● Trabajo requerido:
A. Indica con qué se compara la extinción en curso de la coma vocativa en el fragmento sobre esa coma.
B. Determina si cada una de estas afirmaciones coincide con el fragmento sobre la coma vocativa y contesta sí o no, citando las palabras del fragmento que lo deciden: (i) las causas dignas abundan; (ii) los signos ominosos pasan inadvertidos hasta que es demasiado tarde; (iii) otros ya han defendido la causa de la coma vocativa.

● Fragmento dado:
_ _ _ _ _

Toda causa a la que nos adscribamos para luchar por ella puede no ser otra cosa que la mera exacerbación de una neurosis. Aun a sabiendas de ese riesgo, yo estoy a punto de comenzar a batirme por una causa que encuentro urgentísima –además las causas dignas no solo escasean, sino que suelen estar ya defendidas por otros mejores que uno, y esta, me temo, nadie se la ha planteado todavía: razón de más para alarmarse y actuar–. Pongámoslo así: hay signos ominosos que anuncian el resquebrajamiento de las civilizaciones, y su poder es más destructor debido a que pasan inadvertidos hasta que es demasiado tarde. Así veo la extinción en curso de la coma vocativa: como la grieta en la represa que nos preserva de la catástrofe. ¿Vamos a dejarla sin restañar?

_ _ _ _ _

● Datos sin procesar:
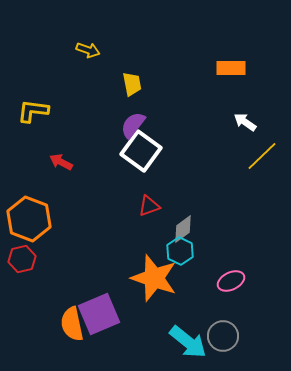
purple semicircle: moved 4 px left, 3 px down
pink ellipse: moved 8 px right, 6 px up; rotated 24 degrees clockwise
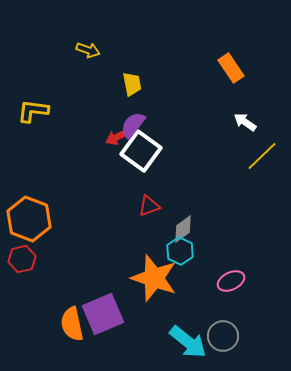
orange rectangle: rotated 56 degrees clockwise
red arrow: moved 56 px right, 25 px up; rotated 55 degrees counterclockwise
purple square: moved 4 px right
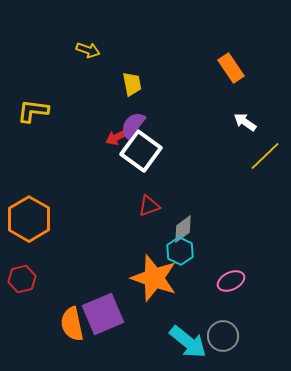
yellow line: moved 3 px right
orange hexagon: rotated 9 degrees clockwise
red hexagon: moved 20 px down
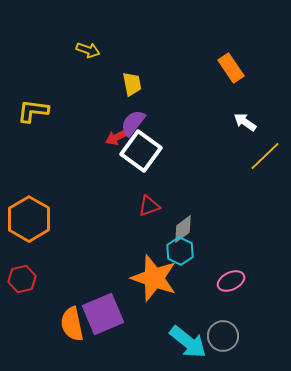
purple semicircle: moved 2 px up
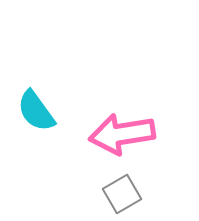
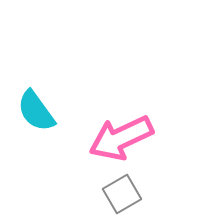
pink arrow: moved 1 px left, 4 px down; rotated 16 degrees counterclockwise
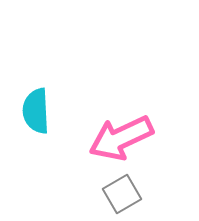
cyan semicircle: rotated 33 degrees clockwise
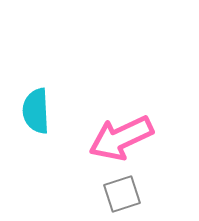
gray square: rotated 12 degrees clockwise
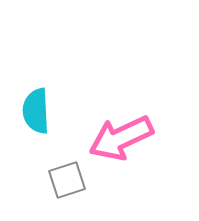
gray square: moved 55 px left, 14 px up
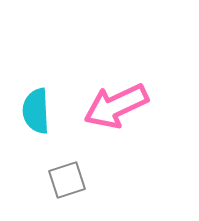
pink arrow: moved 5 px left, 32 px up
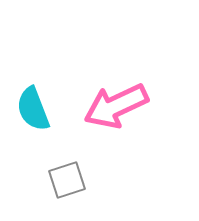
cyan semicircle: moved 3 px left, 2 px up; rotated 18 degrees counterclockwise
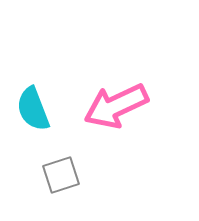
gray square: moved 6 px left, 5 px up
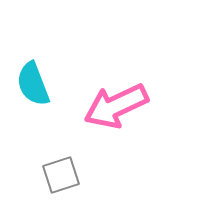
cyan semicircle: moved 25 px up
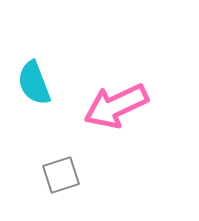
cyan semicircle: moved 1 px right, 1 px up
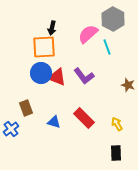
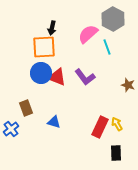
purple L-shape: moved 1 px right, 1 px down
red rectangle: moved 16 px right, 9 px down; rotated 70 degrees clockwise
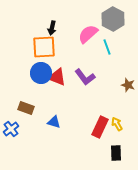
brown rectangle: rotated 49 degrees counterclockwise
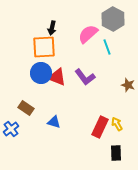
brown rectangle: rotated 14 degrees clockwise
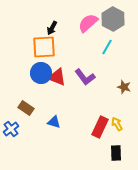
black arrow: rotated 16 degrees clockwise
pink semicircle: moved 11 px up
cyan line: rotated 49 degrees clockwise
brown star: moved 4 px left, 2 px down
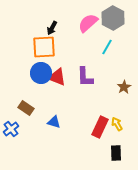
gray hexagon: moved 1 px up
purple L-shape: rotated 35 degrees clockwise
brown star: rotated 24 degrees clockwise
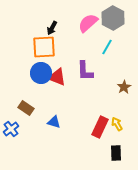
purple L-shape: moved 6 px up
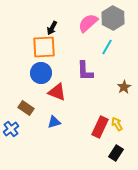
red triangle: moved 15 px down
blue triangle: rotated 32 degrees counterclockwise
black rectangle: rotated 35 degrees clockwise
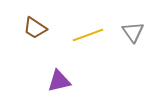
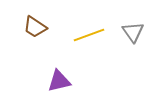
brown trapezoid: moved 1 px up
yellow line: moved 1 px right
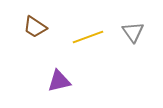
yellow line: moved 1 px left, 2 px down
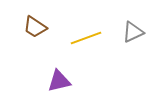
gray triangle: rotated 40 degrees clockwise
yellow line: moved 2 px left, 1 px down
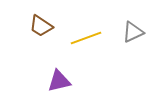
brown trapezoid: moved 6 px right, 1 px up
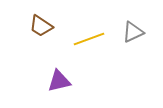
yellow line: moved 3 px right, 1 px down
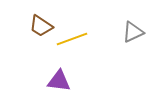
yellow line: moved 17 px left
purple triangle: rotated 20 degrees clockwise
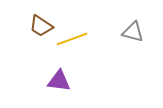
gray triangle: rotated 40 degrees clockwise
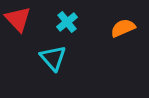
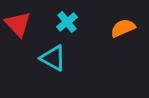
red triangle: moved 5 px down
cyan triangle: rotated 20 degrees counterclockwise
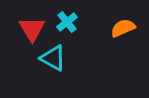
red triangle: moved 14 px right, 5 px down; rotated 12 degrees clockwise
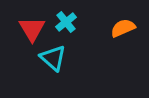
cyan cross: moved 1 px left
cyan triangle: rotated 12 degrees clockwise
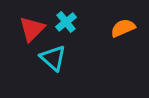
red triangle: rotated 16 degrees clockwise
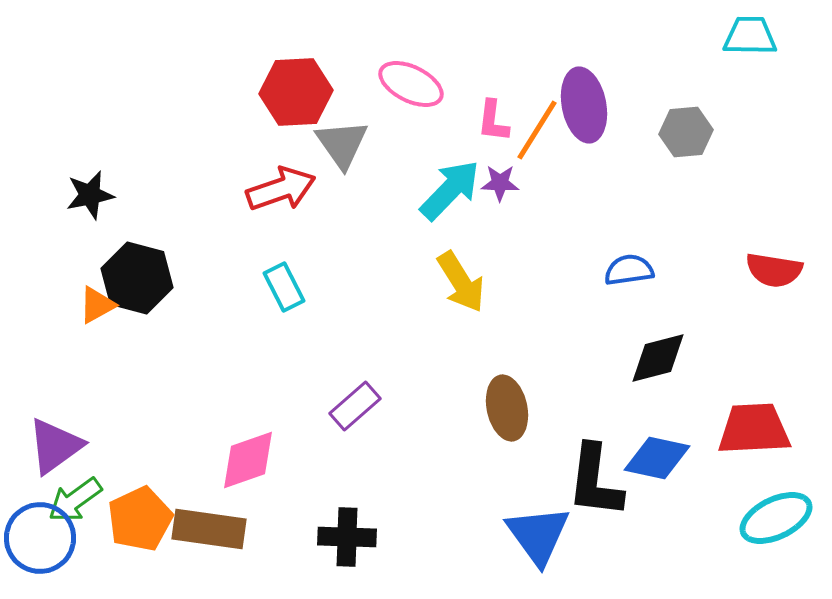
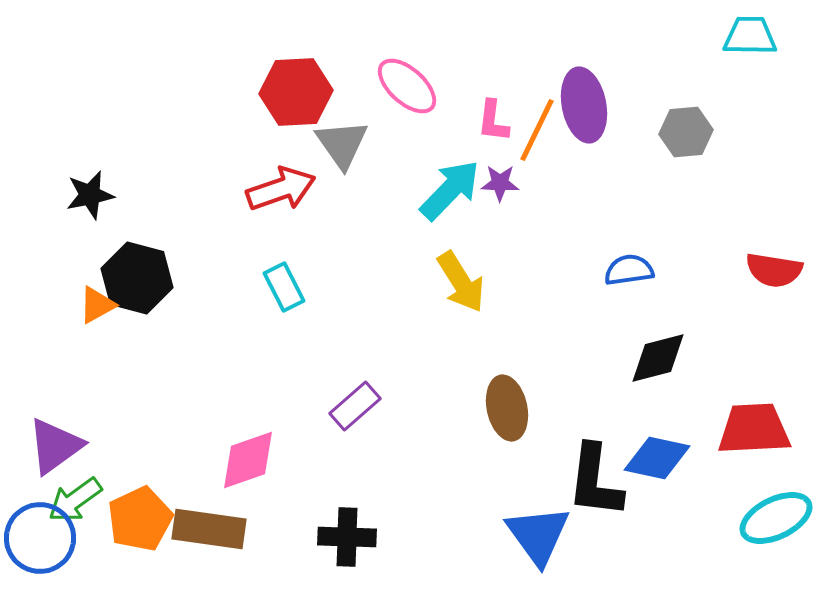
pink ellipse: moved 4 px left, 2 px down; rotated 16 degrees clockwise
orange line: rotated 6 degrees counterclockwise
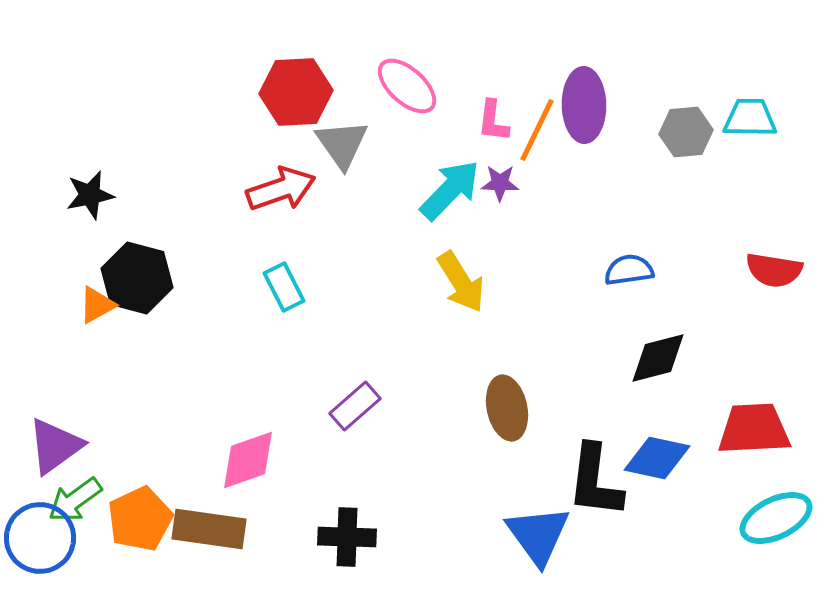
cyan trapezoid: moved 82 px down
purple ellipse: rotated 10 degrees clockwise
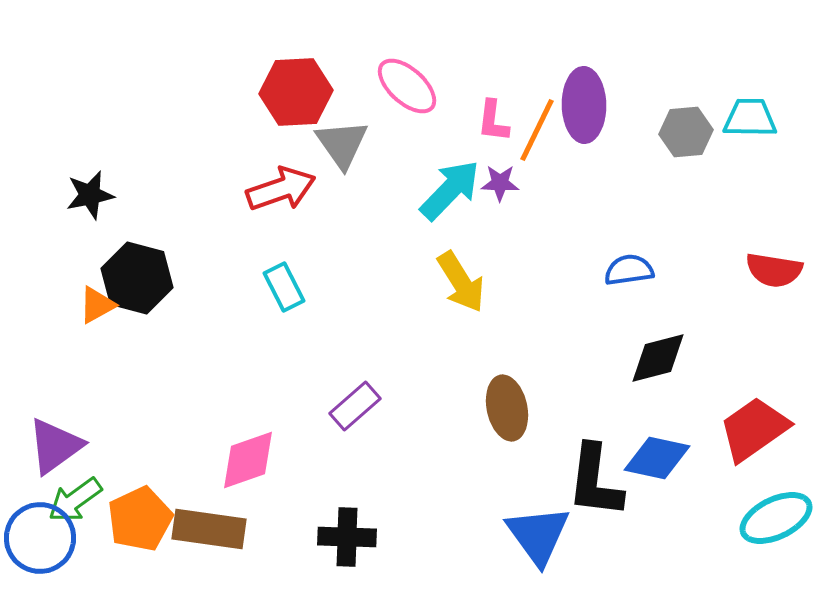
red trapezoid: rotated 32 degrees counterclockwise
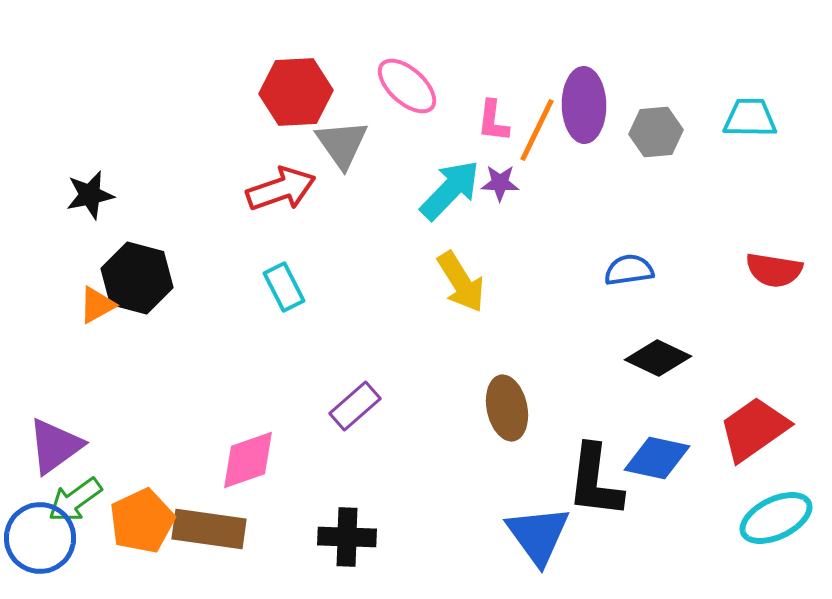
gray hexagon: moved 30 px left
black diamond: rotated 40 degrees clockwise
orange pentagon: moved 2 px right, 2 px down
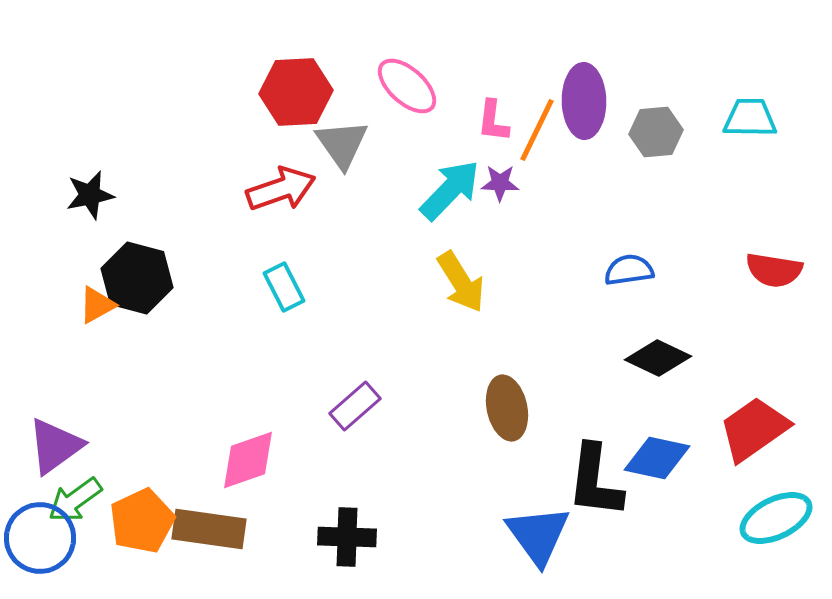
purple ellipse: moved 4 px up
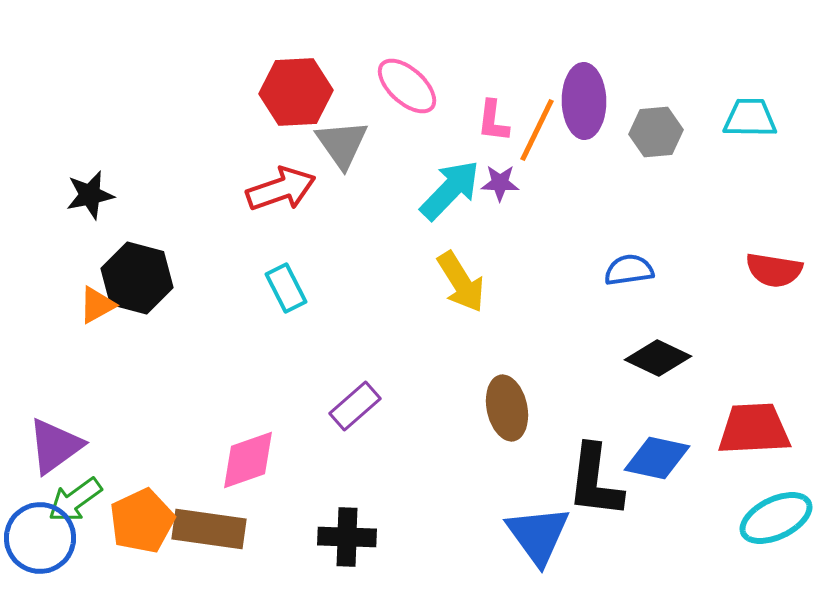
cyan rectangle: moved 2 px right, 1 px down
red trapezoid: rotated 32 degrees clockwise
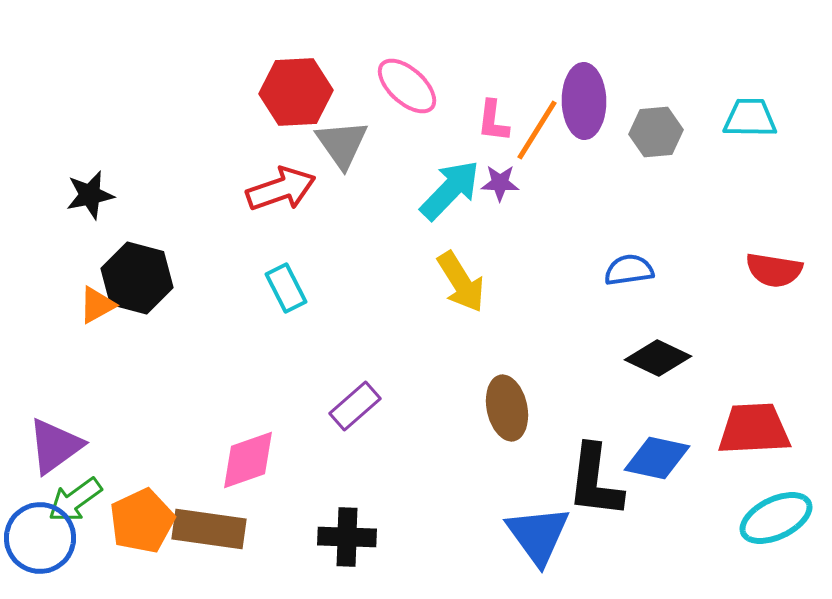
orange line: rotated 6 degrees clockwise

_ _ _ _ _

● Respuestas dadas:
A. Con la grieta en la represa que nos preserva de la catástrofe.

B.
(i) No: «las causas dignas no solo escasean».
(ii) Sí: «pasan inadvertidos hasta que es demasiado tarde».
(iii) No: «nadie se la ha planteado todavía».